◆ **What to work on**
This exercise requires an exact copy of each line from the one containing "suites, 10 snapshots)" down to the last line below.

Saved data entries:
==*==

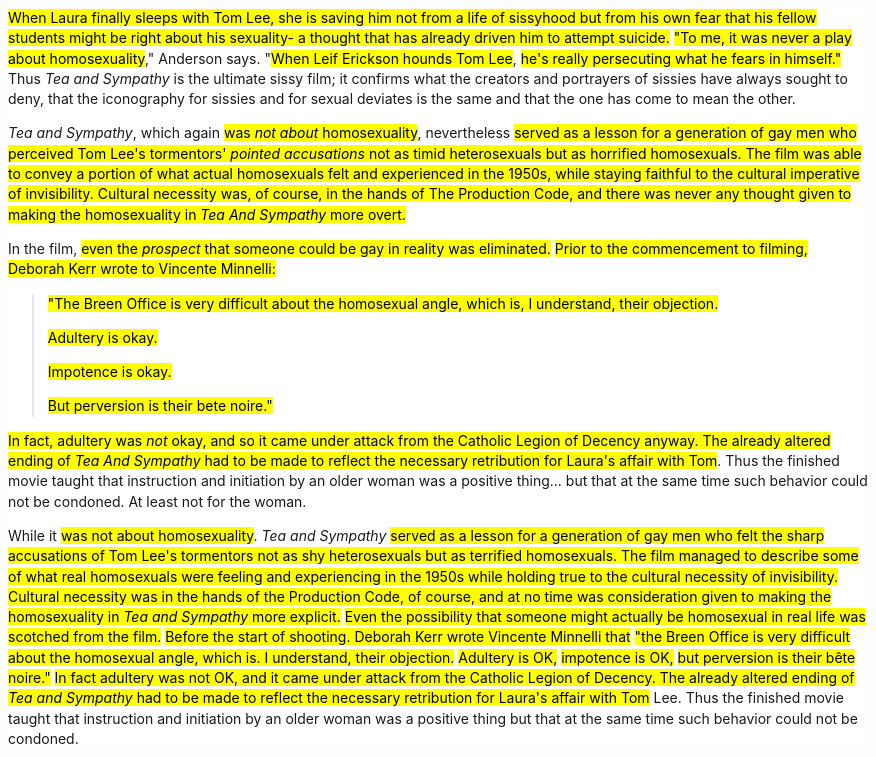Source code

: <mark>When Laura finally sleeps with Tom Lee, she is saving him not from a life of sissyhood but from his own fear that his fellow students might be right about his sexuality- a thought that has already driven him to attempt suicide.</mark> <mark>"To me, it was never a play about homosexuality</mark>," Anderson says. "<mark>When Leif Erickson hounds Tom Lee</mark>, <mark>he's really persecuting what he fears in himself."</mark> Thus *Tea and Sympathy* is the ultimate sissy film; it confirms what the creators and portrayers of sissies have always sought to deny, that the iconography for sissies and for sexual deviates is the same and that the one has come to mean the other.

</from>
<james {% include timecode %}>

*Tea and Sympathy*, which again <mark>was *not about* homosexuality</mark>, nevertheless <mark>served as a lesson for a generation of gay men who perceived Tom Lee's tormentors' *pointed accusations* not as timid heterosexuals but as horrified homosexuals. The film was able to convey a portion of what actual homosexuals felt and experienced in the 1950s, while staying faithful to the cultural imperative of invisibility. Cultural necessity was, of course, in the hands of The Production Code, and there was never any thought given to making the homosexuality in *Tea And Sympathy* more overt.</mark>

In the film, <mark>even the *prospect* that someone could be gay in reality was eliminated.</mark> <mark>Prior to the commencement to filming, Deborah Kerr wrote to Vincente Minnelli:</mark>

> <mark>"The Breen Office is very difficult about the homosexual angle, which is, I understand, their objection.</mark>
>
> <mark>Adultery is okay.</mark>
>
> <mark>Impotence is okay.</mark>
>
> <mark>But perversion is their bete noire."</mark>

<mark>In fact, adultery was *not* okay, and so it came under attack from the Catholic Legion of Decency anyway. The already altered ending of *Tea And Sympathy* had to be made to reflect the necessary retribution for Laura's affair with Tom</mark>. Thus the finished movie taught that instruction and initiation by an older woman was a positive thing... but that at the same time such behavior could not be condoned. At least not for the woman.

</james>
<from {% include citation for=page.cite.plagiarized.celluloid_closet at="p113-114" %}>

While it <mark>was not about homosexuality</mark>. *Tea and Sympathy* <mark>served as a lesson for a generation of gay men who felt the sharp accusations of Tom Lee's tormentors not as shy heterosexuals but as terrified homosexuals. The film managed to describe some of what real homosexuals were feeling and experiencing in the 1950s while holding true to the cultural necessity of invisibility. Cultural necessity was in the hands of the Production Code, of course, and at no time was consideration given to making the homosexuality in *Tea and Sympathy* more explicit.</mark> <mark>Even the possibility that someone might actually be homosexual in real life was scotched from the film.</mark> <mark>Before the start of shooting. Deborah Kerr wrote Vincente Minnelli that</mark> <mark>"the Breen Office is very difficult about the homosexual angle, which is. I understand, their objection.</mark> <mark>Adultery is OK,</mark> <mark>impotence is OK,</mark> <mark>but perversion is their bête noire."</mark> <mark>In fact adultery was not OK, and it came under attack from the Catholic Legion of Decency. The already altered ending of *Tea and Sympathy* had to be made to reflect the necessary retribution for Laura's affair with Tom</mark> Lee. Thus the finished movie taught that instruction and initiation by an older woman was a positive thing but that at the same time such behavior could not be condoned.
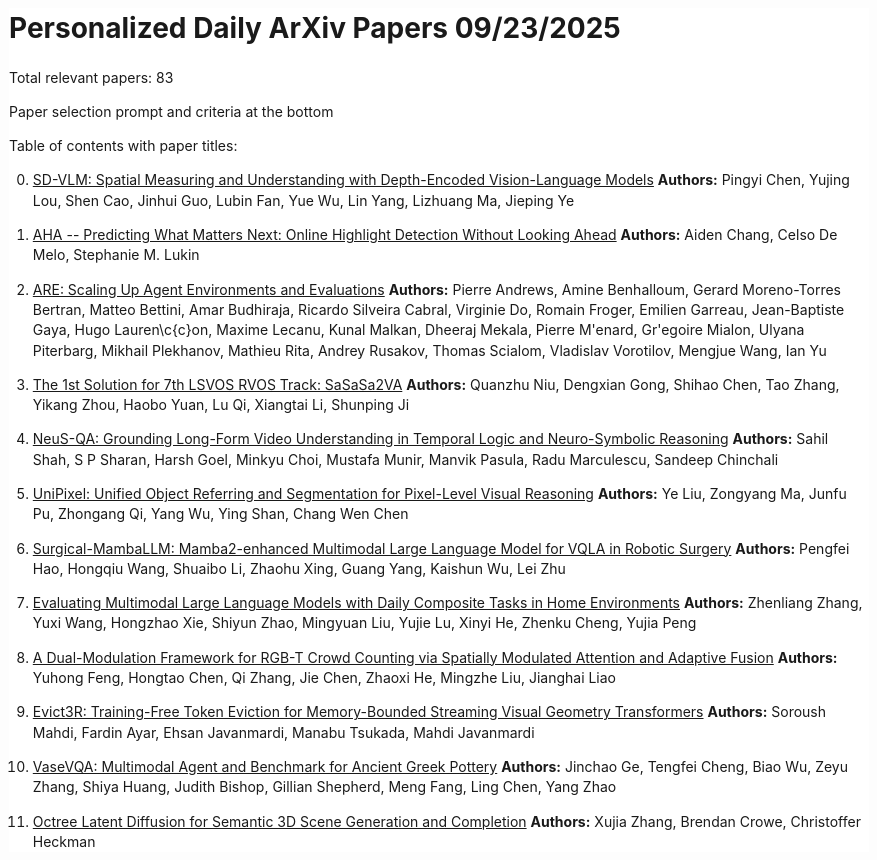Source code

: # Personalized Daily ArXiv Papers 09/23/2025
Total relevant papers: 83

Paper selection prompt and criteria at the bottom

Table of contents with paper titles:

0. [SD-VLM: Spatial Measuring and Understanding with Depth-Encoded Vision-Language Models](#link0)
**Authors:** Pingyi Chen, Yujing Lou, Shen Cao, Jinhui Guo, Lubin Fan, Yue Wu, Lin Yang, Lizhuang Ma, Jieping Ye

1. [AHA -- Predicting What Matters Next: Online Highlight Detection Without Looking Ahead](#link1)
**Authors:** Aiden Chang, Celso De Melo, Stephanie M. Lukin

2. [ARE: Scaling Up Agent Environments and Evaluations](#link2)
**Authors:** Pierre Andrews, Amine Benhalloum, Gerard Moreno-Torres Bertran, Matteo Bettini, Amar Budhiraja, Ricardo Silveira Cabral, Virginie Do, Romain Froger, Emilien Garreau, Jean-Baptiste Gaya, Hugo Lauren\c{c}on, Maxime Lecanu, Kunal Malkan, Dheeraj Mekala, Pierre M\'enard, Gr\'egoire Mialon, Ulyana Piterbarg, Mikhail Plekhanov, Mathieu Rita, Andrey Rusakov, Thomas Scialom, Vladislav Vorotilov, Mengjue Wang, Ian Yu

3. [The 1st Solution for 7th LSVOS RVOS Track: SaSaSa2VA](#link3)
**Authors:** Quanzhu Niu, Dengxian Gong, Shihao Chen, Tao Zhang, Yikang Zhou, Haobo Yuan, Lu Qi, Xiangtai Li, Shunping Ji

4. [NeuS-QA: Grounding Long-Form Video Understanding in Temporal Logic and Neuro-Symbolic Reasoning](#link4)
**Authors:** Sahil Shah, S P Sharan, Harsh Goel, Minkyu Choi, Mustafa Munir, Manvik Pasula, Radu Marculescu, Sandeep Chinchali

5. [UniPixel: Unified Object Referring and Segmentation for Pixel-Level Visual Reasoning](#link5)
**Authors:** Ye Liu, Zongyang Ma, Junfu Pu, Zhongang Qi, Yang Wu, Ying Shan, Chang Wen Chen

6. [Surgical-MambaLLM: Mamba2-enhanced Multimodal Large Language Model for VQLA in Robotic Surgery](#link6)
**Authors:** Pengfei Hao, Hongqiu Wang, Shuaibo Li, Zhaohu Xing, Guang Yang, Kaishun Wu, Lei Zhu

7. [Evaluating Multimodal Large Language Models with Daily Composite Tasks in Home Environments](#link7)
**Authors:** Zhenliang Zhang, Yuxi Wang, Hongzhao Xie, Shiyun Zhao, Mingyuan Liu, Yujie Lu, Xinyi He, Zhenku Cheng, Yujia Peng

8. [A Dual-Modulation Framework for RGB-T Crowd Counting via Spatially Modulated Attention and Adaptive Fusion](#link8)
**Authors:** Yuhong Feng, Hongtao Chen, Qi Zhang, Jie Chen, Zhaoxi He, Mingzhe Liu, Jianghai Liao

9. [Evict3R: Training-Free Token Eviction for Memory-Bounded Streaming Visual Geometry Transformers](#link9)
**Authors:** Soroush Mahdi, Fardin Ayar, Ehsan Javanmardi, Manabu Tsukada, Mahdi Javanmardi

10. [VaseVQA: Multimodal Agent and Benchmark for Ancient Greek Pottery](#link10)
**Authors:** Jinchao Ge, Tengfei Cheng, Biao Wu, Zeyu Zhang, Shiya Huang, Judith Bishop, Gillian Shepherd, Meng Fang, Ling Chen, Yang Zhao

11. [Octree Latent Diffusion for Semantic 3D Scene Generation and Completion](#link11)
**Authors:** Xujia Zhang, Brendan Crowe, Christoffer Heckman
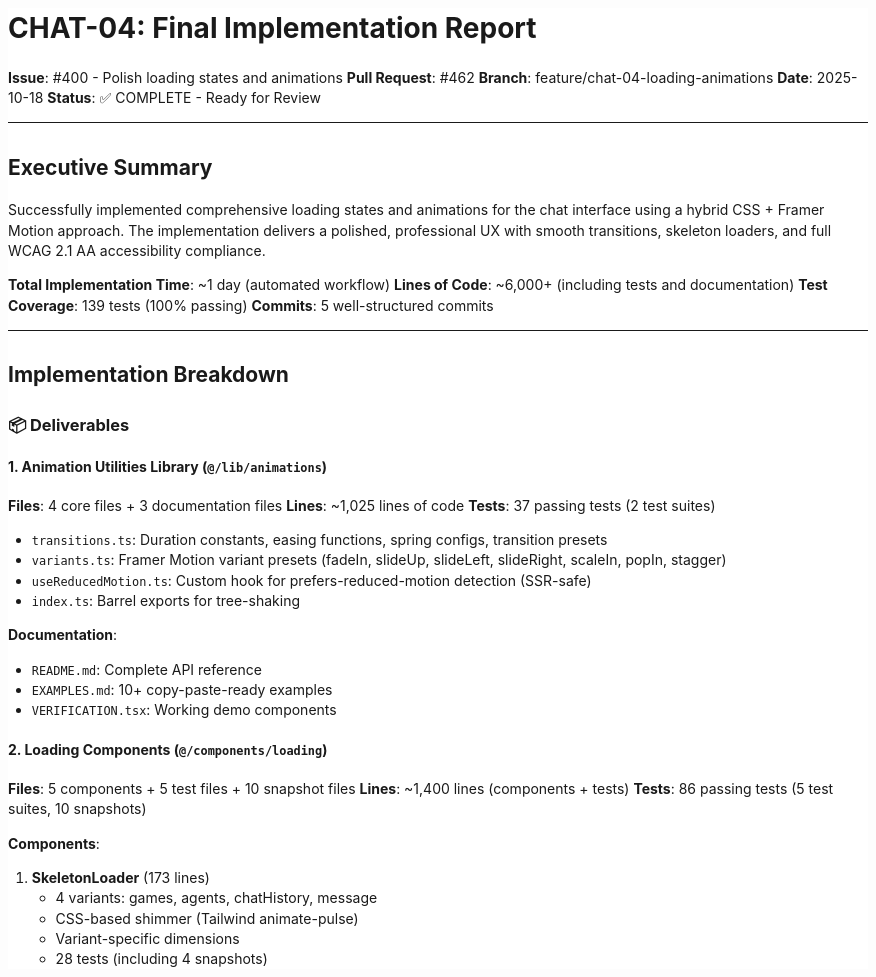 # CHAT-04: Final Implementation Report

**Issue**: #400 - Polish loading states and animations
**Pull Request**: #462
**Branch**: feature/chat-04-loading-animations
**Date**: 2025-10-18
**Status**: ✅ COMPLETE - Ready for Review

---

## Executive Summary

Successfully implemented comprehensive loading states and animations for the chat interface using a hybrid CSS + Framer Motion approach. The implementation delivers a polished, professional UX with smooth transitions, skeleton loaders, and full WCAG 2.1 AA accessibility compliance.

**Total Implementation Time**: ~1 day (automated workflow)
**Lines of Code**: ~6,000+ (including tests and documentation)
**Test Coverage**: 139 tests (100% passing)
**Commits**: 5 well-structured commits

---

## Implementation Breakdown

### 📦 Deliverables

#### 1. Animation Utilities Library (`@/lib/animations`)
**Files**: 4 core files + 3 documentation files
**Lines**: ~1,025 lines of code
**Tests**: 37 passing tests (2 test suites)

- `transitions.ts`: Duration constants, easing functions, spring configs, transition presets
- `variants.ts`: Framer Motion variant presets (fadeIn, slideUp, slideLeft, slideRight, scaleIn, popIn, stagger)
- `useReducedMotion.ts`: Custom hook for prefers-reduced-motion detection (SSR-safe)
- `index.ts`: Barrel exports for tree-shaking

**Documentation**:
- `README.md`: Complete API reference
- `EXAMPLES.md`: 10+ copy-paste-ready examples
- `VERIFICATION.tsx`: Working demo components

#### 2. Loading Components (`@/components/loading`)
**Files**: 5 components + 5 test files + 10 snapshot files
**Lines**: ~1,400 lines (components + tests)
**Tests**: 86 passing tests (5 test suites, 10 snapshots)

**Components**:
1. **SkeletonLoader** (173 lines)
   - 4 variants: games, agents, chatHistory, message
   - CSS-based shimmer (Tailwind animate-pulse)
   - Variant-specific dimensions
   - 28 tests (including 4 snapshots)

==*==

◆ **The completed task**
**Tests**: 86 passing tests (5 test suites, 10 snapshots)

**Components**:
1. **SkeletonLoader** (173 lines)
   - 4 variants: games, agents, chatHistory, message
   - CSS-based shimmer (Tailwind animate-pulse)
   - Variant-specific dimensions
   - 28 tests (including 4 snapshots)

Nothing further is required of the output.